Milton grimaced. That was bad news. If they thought that, they would go after Matilda as a lever to use against him. She couldn’t be left alone now. If she was still minded to run, he would have to persuade her otherwise. That might not be easy.
“Okay. We’re getting to the end now, Mr. Hughes. Can you get in touch with Bachman?”
He looked down. “Yes.”
“How?”
Hughes sighed. He had already given up plenty of information. His cover was gone; he was finished as a sayan. His partner was dead. And, as far as he was concerned, he was clinging onto his own life and to the lives of his children. Milton knew, now, that the man was broken. He would give him everything that he asked.
“I can call the agent who’s with him.”
“Do it.”
“My phone,” Hughes said. “It’s in my jacket pocket.”
Chapter Twenty-Eight
MILTON LET Hughes find the number, the phone laid out flat in
his hand so that he could see exactly what he was doing. The number was stored in a blank contact form, with no indication that it was anything of any import.
He put the phone on the counter and went back to Hughes. He took the syringe, popped the cap from the end of the needle, and slid the point of the needle through the pliant plastic sheath. He drew 5ml of midazolam into the barrel and then depressed the plunger a little to expel the first few droplets.
“I’m going to put you under. By the time you wake up, we’ll be gone.”
“My husband? I don’t want my kids to find him.”
Milton looked over at the still body on the floor. “Do you have a room you can lock?”
“The garage,” he said. “The key’s on my key ring.”
“I’ll put him in there and lock the door.”
“What about all this?” He nodded down at the washing line that secured him to the chair.
“I’ll cut you free and leave you in bed.

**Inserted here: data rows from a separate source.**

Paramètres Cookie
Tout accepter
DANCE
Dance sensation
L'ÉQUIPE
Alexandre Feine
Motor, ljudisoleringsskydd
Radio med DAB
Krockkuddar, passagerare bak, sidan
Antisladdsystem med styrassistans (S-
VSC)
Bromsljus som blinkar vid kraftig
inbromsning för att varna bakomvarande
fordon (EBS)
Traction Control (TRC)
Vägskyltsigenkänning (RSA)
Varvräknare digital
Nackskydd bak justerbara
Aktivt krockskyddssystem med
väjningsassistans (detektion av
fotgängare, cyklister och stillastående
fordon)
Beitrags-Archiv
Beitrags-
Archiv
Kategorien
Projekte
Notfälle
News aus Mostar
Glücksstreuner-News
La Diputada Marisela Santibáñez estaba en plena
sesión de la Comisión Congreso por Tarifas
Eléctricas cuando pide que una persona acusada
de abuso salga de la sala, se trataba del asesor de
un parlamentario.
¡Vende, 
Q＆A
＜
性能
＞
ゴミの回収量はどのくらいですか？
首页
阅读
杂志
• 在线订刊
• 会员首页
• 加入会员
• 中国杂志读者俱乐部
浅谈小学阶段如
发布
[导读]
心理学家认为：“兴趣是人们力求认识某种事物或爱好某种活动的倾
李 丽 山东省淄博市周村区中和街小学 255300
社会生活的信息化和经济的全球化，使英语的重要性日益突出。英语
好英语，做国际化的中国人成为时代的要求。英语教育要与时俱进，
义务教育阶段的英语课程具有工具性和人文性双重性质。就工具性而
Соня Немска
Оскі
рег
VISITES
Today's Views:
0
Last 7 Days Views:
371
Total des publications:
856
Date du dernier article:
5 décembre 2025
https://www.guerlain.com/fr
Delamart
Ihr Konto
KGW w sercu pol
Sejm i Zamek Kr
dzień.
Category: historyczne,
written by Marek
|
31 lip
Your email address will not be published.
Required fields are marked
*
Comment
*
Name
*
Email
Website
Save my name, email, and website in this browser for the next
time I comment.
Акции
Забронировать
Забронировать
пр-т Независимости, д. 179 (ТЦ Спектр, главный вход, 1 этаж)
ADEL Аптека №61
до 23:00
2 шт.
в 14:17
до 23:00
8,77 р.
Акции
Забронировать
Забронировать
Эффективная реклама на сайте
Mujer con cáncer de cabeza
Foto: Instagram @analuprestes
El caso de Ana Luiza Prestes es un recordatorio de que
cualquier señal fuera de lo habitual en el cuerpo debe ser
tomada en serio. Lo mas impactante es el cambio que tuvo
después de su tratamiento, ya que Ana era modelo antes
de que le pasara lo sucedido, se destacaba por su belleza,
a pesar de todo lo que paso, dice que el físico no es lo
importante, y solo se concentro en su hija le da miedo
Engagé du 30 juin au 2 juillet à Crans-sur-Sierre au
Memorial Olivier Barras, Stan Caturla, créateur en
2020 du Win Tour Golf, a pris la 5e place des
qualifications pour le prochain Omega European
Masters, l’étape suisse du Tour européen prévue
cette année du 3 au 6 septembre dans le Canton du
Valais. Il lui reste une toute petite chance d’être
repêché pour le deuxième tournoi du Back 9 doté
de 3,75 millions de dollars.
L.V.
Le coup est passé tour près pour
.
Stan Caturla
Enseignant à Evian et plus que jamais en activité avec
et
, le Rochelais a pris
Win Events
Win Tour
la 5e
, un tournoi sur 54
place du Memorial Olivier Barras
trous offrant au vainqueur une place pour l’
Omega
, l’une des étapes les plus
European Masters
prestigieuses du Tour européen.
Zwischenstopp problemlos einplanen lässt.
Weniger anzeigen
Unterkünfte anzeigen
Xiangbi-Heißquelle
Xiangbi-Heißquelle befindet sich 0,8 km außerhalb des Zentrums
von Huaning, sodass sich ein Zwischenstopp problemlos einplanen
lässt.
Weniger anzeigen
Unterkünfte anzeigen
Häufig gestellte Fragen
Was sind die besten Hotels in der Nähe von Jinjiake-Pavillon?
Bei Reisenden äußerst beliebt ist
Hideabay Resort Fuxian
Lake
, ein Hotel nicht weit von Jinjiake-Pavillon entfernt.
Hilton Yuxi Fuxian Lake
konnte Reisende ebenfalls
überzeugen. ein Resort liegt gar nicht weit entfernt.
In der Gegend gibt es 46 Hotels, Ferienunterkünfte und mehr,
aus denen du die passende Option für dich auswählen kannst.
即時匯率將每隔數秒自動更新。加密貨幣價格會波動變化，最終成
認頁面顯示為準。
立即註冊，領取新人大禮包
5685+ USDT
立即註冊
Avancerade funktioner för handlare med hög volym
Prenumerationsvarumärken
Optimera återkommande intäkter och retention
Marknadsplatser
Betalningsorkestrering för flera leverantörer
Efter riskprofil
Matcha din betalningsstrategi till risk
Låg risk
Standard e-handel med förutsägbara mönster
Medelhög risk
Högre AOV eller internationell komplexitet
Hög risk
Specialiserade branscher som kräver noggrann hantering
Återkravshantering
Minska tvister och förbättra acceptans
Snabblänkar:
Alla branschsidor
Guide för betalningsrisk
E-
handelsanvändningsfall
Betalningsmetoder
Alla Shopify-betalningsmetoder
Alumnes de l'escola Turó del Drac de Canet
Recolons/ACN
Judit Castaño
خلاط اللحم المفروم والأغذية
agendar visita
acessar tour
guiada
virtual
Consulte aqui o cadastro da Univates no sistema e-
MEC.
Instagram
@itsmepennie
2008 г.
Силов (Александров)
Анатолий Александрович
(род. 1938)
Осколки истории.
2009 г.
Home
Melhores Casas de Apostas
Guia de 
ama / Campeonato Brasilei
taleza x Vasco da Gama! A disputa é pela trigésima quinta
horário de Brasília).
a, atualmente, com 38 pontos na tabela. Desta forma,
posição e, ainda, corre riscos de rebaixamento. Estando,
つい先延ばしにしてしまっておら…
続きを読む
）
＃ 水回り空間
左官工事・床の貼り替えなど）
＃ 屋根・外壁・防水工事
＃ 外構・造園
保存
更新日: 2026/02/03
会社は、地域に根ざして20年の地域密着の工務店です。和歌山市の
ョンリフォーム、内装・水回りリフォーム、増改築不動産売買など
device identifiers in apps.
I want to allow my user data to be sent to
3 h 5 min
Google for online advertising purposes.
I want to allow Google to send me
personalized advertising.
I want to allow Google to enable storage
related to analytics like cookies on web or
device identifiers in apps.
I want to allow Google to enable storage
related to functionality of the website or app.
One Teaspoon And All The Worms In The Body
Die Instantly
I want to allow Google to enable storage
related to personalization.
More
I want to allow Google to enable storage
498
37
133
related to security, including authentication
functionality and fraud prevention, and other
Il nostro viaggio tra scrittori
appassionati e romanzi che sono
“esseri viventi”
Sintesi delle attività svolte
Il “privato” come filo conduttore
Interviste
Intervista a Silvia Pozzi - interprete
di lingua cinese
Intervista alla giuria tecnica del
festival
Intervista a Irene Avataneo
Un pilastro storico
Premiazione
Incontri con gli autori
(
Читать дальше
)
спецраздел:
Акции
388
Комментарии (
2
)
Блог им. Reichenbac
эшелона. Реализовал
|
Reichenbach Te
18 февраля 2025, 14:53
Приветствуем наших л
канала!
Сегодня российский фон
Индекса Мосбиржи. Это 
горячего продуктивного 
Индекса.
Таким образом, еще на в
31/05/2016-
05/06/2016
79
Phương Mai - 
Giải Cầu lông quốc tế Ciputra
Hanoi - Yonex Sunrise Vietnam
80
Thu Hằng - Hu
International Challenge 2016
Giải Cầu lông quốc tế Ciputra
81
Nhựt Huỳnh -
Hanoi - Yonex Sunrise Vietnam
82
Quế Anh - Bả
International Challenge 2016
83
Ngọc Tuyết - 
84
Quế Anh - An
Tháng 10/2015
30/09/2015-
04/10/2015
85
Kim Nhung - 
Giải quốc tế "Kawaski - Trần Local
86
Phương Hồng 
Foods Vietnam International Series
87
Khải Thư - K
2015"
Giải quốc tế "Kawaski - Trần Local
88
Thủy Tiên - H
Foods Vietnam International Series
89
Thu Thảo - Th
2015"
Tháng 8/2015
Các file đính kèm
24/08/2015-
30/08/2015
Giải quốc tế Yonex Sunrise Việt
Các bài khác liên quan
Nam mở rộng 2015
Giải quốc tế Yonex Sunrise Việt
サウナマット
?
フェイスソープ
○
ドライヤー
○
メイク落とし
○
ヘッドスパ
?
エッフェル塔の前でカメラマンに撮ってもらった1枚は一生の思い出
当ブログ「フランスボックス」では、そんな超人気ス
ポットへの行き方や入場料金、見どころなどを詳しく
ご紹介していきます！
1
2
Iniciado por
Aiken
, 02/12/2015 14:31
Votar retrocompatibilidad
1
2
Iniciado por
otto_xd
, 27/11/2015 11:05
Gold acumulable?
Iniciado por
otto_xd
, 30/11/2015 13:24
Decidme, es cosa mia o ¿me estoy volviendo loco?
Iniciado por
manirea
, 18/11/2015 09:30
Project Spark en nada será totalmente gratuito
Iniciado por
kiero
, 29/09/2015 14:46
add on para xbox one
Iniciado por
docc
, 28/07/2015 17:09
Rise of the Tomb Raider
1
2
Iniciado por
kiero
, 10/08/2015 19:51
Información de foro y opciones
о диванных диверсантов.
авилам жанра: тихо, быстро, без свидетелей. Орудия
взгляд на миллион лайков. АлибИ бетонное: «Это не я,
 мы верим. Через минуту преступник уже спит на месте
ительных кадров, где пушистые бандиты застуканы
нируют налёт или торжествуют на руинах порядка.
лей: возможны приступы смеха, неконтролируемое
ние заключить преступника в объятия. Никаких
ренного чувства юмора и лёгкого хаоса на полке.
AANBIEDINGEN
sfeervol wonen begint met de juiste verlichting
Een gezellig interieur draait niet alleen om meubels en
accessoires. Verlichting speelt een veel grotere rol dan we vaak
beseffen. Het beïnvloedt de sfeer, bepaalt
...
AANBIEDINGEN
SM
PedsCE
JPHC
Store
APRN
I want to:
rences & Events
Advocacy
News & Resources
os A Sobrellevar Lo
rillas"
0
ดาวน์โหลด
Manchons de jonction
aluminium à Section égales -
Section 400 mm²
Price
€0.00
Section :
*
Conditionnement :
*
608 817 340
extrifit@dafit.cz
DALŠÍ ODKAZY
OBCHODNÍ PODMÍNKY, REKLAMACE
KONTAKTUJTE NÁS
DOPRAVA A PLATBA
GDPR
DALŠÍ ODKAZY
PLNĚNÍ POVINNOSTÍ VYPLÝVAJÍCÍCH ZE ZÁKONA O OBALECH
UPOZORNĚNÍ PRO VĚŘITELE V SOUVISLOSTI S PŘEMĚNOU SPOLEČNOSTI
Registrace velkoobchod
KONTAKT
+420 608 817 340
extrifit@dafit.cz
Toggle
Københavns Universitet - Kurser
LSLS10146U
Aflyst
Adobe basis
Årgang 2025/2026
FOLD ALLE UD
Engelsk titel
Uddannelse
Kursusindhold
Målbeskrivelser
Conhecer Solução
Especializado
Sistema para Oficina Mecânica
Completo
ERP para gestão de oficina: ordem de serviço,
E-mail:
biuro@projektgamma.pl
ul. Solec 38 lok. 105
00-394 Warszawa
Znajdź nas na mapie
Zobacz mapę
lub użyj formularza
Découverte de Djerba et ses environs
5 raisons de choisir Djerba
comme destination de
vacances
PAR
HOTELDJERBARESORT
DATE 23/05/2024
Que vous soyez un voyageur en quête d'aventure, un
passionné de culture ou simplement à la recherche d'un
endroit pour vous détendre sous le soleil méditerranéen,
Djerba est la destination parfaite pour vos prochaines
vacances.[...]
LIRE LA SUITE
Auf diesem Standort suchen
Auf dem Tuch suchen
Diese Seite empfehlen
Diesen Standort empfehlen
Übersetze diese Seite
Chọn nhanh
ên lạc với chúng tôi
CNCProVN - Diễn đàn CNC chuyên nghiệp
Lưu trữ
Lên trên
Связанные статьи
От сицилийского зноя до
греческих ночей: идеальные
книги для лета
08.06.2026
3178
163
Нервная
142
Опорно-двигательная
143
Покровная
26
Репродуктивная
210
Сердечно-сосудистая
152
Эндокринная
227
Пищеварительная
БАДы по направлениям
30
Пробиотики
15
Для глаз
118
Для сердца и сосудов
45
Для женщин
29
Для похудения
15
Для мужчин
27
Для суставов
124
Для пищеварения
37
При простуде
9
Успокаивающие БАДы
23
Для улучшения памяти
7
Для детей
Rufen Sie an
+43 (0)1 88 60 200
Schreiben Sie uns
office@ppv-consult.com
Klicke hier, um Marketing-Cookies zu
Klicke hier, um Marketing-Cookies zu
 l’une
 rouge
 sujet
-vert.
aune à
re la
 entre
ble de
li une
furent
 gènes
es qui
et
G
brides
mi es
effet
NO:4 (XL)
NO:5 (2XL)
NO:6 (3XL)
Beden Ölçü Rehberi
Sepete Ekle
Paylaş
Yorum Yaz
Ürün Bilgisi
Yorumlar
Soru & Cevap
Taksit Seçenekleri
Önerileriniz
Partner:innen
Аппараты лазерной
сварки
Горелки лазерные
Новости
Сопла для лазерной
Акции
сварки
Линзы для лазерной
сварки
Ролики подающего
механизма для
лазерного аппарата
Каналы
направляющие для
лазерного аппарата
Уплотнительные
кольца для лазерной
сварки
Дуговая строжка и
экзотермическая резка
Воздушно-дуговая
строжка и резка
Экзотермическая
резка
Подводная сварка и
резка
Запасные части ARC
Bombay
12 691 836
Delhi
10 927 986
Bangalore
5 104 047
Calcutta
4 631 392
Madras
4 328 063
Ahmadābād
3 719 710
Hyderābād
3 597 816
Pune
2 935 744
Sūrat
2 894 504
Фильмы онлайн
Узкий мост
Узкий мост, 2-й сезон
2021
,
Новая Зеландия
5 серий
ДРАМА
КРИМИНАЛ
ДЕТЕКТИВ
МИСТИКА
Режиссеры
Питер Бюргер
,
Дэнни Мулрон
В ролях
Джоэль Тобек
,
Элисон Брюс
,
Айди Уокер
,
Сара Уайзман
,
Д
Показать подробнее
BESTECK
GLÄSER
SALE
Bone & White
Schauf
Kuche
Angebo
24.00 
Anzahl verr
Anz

They’ll think you’re asleep.”
Hughes didn’t thank Milton—he had no gratitude for him, under the circumstances—but he gave a nod, a little acknowledgement that he had been kinder than he might have expected.
Milton took the syringe and slid the point into the vein on the back of Hughes’ hand. He pushed the plunger all the way down, watching as the fluid disappeared, and waited the ten seconds it took for the man’s head to loll woozily, for his eyes to shut, and for the muscles in his neck to relax so that his chin was pressed up against his chest.
He moved quickly. He had no wish to be there when the children returned from school.
He moved the body of the dead man into the garage. There was enough space inside for a car, the rest taken up by unopened storage crates and the detritus of daily life. There were two children’s bicycles; Milton tried not to think too hard about what they represented as he laid David’s body on the concrete floor and covered it with a span of tarpaulin. He made sure that the roller door was locked, then went back into the house and locked that door, too. He found a mop and bucket, filled it with soapy water, and washed the bloodstains from the kitchen floor. There was a lot of it, and it smeared and streaked, and the job took him longer than he would have liked. He checked that Paul Hughes was unconscious—he was—and untied him. He hoisted him over his shoulder and carried him upstairs to the bedroom, laying him out on the bed.